Antes da morte de Acosta, o ministro das Comunicações de Maduro, Jorge Rodriguez, afirmou na televisão nacional ter descoberto uma suposta nova tentativa fracassada de golpe contra o governo.

No entanto, a oposição - liderada por Juan Guaidó, que foi reconhecido por mais de 50 países, incluindo Brasil e Estados Unidos, como o governante legítimo da Venezuela - também está ficando sem tempo e, potencialmente, energia. Seus esforços para fazer com que altos funcionários de Maduro se voltem contra ele falharam, e a oposição foi atingida no mês passado por alegações de que dois de seus membros desviaram mais de US$ 60 mil da ajuda destinada a soldados venezuelanos que fugiram para a Colômbia.

"Na Venezuela, a premissa do 'tudo ou nada' desapareceu", disse Jesus Seguias, analista político e diretor da agência de pesquisas Datincorp. "Ambos os lados não têm outra opção senão sentar e negociar".
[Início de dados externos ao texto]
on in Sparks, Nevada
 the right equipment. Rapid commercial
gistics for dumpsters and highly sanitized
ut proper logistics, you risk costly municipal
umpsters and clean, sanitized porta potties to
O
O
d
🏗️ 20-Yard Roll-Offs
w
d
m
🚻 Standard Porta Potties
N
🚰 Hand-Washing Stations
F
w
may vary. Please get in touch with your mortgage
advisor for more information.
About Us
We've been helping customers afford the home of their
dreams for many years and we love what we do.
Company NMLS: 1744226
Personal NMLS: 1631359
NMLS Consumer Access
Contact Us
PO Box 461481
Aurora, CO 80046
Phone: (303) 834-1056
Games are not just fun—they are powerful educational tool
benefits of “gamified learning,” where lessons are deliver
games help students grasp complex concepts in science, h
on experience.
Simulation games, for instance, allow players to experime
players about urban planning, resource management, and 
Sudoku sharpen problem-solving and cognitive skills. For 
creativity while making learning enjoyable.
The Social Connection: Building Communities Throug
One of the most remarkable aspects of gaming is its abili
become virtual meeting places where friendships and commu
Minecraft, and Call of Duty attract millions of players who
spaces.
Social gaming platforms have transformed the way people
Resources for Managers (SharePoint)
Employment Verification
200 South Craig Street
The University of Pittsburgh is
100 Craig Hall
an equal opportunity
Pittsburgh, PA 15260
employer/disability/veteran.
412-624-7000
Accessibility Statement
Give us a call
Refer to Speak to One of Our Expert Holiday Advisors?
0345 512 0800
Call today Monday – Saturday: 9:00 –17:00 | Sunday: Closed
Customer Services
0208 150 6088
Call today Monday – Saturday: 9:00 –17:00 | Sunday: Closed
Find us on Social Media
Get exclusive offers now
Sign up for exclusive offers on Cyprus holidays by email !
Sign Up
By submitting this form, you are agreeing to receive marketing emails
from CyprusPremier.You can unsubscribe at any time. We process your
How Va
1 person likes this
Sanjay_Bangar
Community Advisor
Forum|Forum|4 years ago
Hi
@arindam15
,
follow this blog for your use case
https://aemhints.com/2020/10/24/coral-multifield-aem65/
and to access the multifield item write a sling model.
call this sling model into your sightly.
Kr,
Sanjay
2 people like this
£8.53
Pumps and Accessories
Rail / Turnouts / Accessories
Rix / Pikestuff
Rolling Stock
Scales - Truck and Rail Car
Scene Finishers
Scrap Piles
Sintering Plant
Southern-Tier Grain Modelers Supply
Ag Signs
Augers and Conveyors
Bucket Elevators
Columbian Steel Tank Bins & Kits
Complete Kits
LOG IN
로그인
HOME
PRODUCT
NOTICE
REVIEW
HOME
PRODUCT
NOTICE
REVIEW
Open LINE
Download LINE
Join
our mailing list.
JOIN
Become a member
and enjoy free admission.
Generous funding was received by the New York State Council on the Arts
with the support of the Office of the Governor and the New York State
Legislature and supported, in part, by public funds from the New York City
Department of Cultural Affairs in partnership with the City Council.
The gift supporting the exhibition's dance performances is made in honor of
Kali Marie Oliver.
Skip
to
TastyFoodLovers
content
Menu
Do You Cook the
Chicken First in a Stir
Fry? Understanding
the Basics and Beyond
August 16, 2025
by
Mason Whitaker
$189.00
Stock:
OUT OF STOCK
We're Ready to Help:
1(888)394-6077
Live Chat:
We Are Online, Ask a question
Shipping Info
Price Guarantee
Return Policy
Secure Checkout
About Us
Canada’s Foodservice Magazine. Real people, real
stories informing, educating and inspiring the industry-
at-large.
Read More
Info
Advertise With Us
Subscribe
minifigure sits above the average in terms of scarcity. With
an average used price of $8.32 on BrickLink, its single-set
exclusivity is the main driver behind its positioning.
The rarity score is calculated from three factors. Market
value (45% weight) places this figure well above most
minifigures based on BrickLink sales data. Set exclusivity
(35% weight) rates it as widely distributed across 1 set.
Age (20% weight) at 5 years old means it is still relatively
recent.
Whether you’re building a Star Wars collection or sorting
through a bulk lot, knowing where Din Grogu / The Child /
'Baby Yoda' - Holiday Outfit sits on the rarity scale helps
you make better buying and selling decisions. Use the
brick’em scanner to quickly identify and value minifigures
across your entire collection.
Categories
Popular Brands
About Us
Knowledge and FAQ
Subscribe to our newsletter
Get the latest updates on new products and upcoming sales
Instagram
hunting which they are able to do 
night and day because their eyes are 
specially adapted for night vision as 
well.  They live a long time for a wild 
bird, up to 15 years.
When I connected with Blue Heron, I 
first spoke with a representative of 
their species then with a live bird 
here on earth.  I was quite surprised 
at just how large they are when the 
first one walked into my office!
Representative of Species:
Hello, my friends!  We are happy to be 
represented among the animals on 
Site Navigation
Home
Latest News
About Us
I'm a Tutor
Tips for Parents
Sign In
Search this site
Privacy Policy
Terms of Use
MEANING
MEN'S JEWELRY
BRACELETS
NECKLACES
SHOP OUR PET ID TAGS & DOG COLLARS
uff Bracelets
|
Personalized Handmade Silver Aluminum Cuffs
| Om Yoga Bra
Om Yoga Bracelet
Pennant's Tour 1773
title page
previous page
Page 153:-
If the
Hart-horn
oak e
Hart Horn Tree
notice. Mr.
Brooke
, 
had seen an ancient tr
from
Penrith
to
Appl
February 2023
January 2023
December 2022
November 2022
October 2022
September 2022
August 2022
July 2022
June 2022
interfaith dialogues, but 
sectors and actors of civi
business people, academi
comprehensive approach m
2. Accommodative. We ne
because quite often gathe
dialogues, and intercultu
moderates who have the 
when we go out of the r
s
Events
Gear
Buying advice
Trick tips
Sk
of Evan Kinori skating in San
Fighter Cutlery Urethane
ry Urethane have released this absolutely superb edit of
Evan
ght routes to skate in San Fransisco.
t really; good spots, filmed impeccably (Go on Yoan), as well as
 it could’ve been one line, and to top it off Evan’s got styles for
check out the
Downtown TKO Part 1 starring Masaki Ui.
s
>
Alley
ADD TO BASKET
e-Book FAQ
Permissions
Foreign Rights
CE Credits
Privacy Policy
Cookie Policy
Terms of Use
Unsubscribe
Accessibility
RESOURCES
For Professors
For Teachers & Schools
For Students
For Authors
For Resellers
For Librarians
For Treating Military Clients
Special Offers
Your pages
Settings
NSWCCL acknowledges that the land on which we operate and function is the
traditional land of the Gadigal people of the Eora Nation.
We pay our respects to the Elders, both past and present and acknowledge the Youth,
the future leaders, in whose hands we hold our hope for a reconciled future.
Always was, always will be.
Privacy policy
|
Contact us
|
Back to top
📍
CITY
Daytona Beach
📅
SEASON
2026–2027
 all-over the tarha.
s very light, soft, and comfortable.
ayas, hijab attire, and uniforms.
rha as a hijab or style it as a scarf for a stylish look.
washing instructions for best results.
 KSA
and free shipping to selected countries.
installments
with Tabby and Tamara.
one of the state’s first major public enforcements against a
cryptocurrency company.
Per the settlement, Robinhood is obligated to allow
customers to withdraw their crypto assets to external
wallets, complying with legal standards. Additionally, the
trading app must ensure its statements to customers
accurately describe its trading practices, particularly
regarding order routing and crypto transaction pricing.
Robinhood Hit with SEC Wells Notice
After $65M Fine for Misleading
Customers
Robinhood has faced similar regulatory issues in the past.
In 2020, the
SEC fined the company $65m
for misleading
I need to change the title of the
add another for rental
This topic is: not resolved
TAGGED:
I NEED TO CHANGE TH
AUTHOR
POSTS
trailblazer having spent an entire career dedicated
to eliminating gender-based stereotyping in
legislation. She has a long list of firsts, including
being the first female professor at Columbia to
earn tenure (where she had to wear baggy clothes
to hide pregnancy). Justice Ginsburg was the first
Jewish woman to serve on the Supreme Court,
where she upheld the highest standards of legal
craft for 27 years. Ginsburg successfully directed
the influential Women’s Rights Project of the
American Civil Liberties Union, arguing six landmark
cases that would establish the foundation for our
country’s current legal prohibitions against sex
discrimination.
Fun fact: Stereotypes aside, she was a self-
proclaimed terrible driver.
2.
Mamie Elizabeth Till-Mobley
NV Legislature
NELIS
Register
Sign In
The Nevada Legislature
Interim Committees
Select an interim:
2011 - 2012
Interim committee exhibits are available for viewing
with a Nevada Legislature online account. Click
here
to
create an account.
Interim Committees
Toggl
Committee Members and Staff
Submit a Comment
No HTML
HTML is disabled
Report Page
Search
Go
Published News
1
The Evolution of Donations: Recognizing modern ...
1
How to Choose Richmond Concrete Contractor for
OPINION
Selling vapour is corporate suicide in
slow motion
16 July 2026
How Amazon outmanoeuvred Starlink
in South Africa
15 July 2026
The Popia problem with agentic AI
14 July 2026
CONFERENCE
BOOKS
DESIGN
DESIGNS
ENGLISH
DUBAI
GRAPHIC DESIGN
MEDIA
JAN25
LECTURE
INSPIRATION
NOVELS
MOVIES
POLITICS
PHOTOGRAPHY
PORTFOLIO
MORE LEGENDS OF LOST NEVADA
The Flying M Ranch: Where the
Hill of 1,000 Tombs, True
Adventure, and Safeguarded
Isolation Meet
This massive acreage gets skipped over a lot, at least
Nos últimos anos, o regime de Maduro participou de repetidas negociações com a oposição, sem resultados. Por vezes, as conversas se aproximaram do bizarro. Na segunda-feira, por exemplo, Maduro realizou uma coletiva de imprensa e comemorou o apoio do guru indiano Sri Sri Ravi Shankar, que ele disse que agora estava ajudando no processo de diálogo com seu "conhecimento de meditação".

Maduro culpou a oposição na segunda-feira pelos fracassos do passado, mas insistiu que a sessão de abertura de cinco horas foi bem-sucedida. "Nós estabelecemos um cronograma de seis pontos de discussão", disse ele. "Estou muito otimista."

Durante meses, Guaidó e outros na oposição pareciam insistir que Maduro precisaria renunciar imediatamente como parte de qualquer acordo, dadas as válidas alegações de fraude na eleição de 2018.

Críticos das negociações, incluindo altos representantes da oposição, dizem que o regime de Maduro está simplesmente ganhando tempo e não tem intenção de concordar com uma nova eleição presidencial. Até agora, ele só ofereceu novas eleições legislativas, uma proposta que a oposição vê como inaceitável.

"Que diabos é isso? Diálogo de novo?" O ex-líder da oposição e ex-prefeito de Caracas Antonio Ledezma disse em um tuíte no domingo. Ele acrescentou: "Não há pior ofensa do que pensar que as pessoas são burras".

Mas outros na oposição dizem que um acordo pode ser possível. Uma opção: que um Maduro "sem poder" permaneça no cargo por, digamos, nove meses, durante os quais a comissão eleitoral será renovada, monitores internacionais convocados e novos registros de eleitores serão realizados. Caso Maduro se recuse, dizem representantes da oposição, isso os ajudará a pressionar sua exigência de que os parceiros internacionais façam mais para forçar sua saída.

A questão do que acontece com Maduro a longo prazo é mais complicada. Muitos na oposição insistem que ele deve pagar pelos crimes de seu governo e não deve ser incluído em ofertas de anistia. Outros sugerem que sua melhor opção pode ser buscar refúgio fora da Venezuela, talvez na República Dominicana ou em Cuba.

"Mas primeiro", disse uma pessoa envolvida na estratégia da oposição, "precisamos chegar a esse ponto".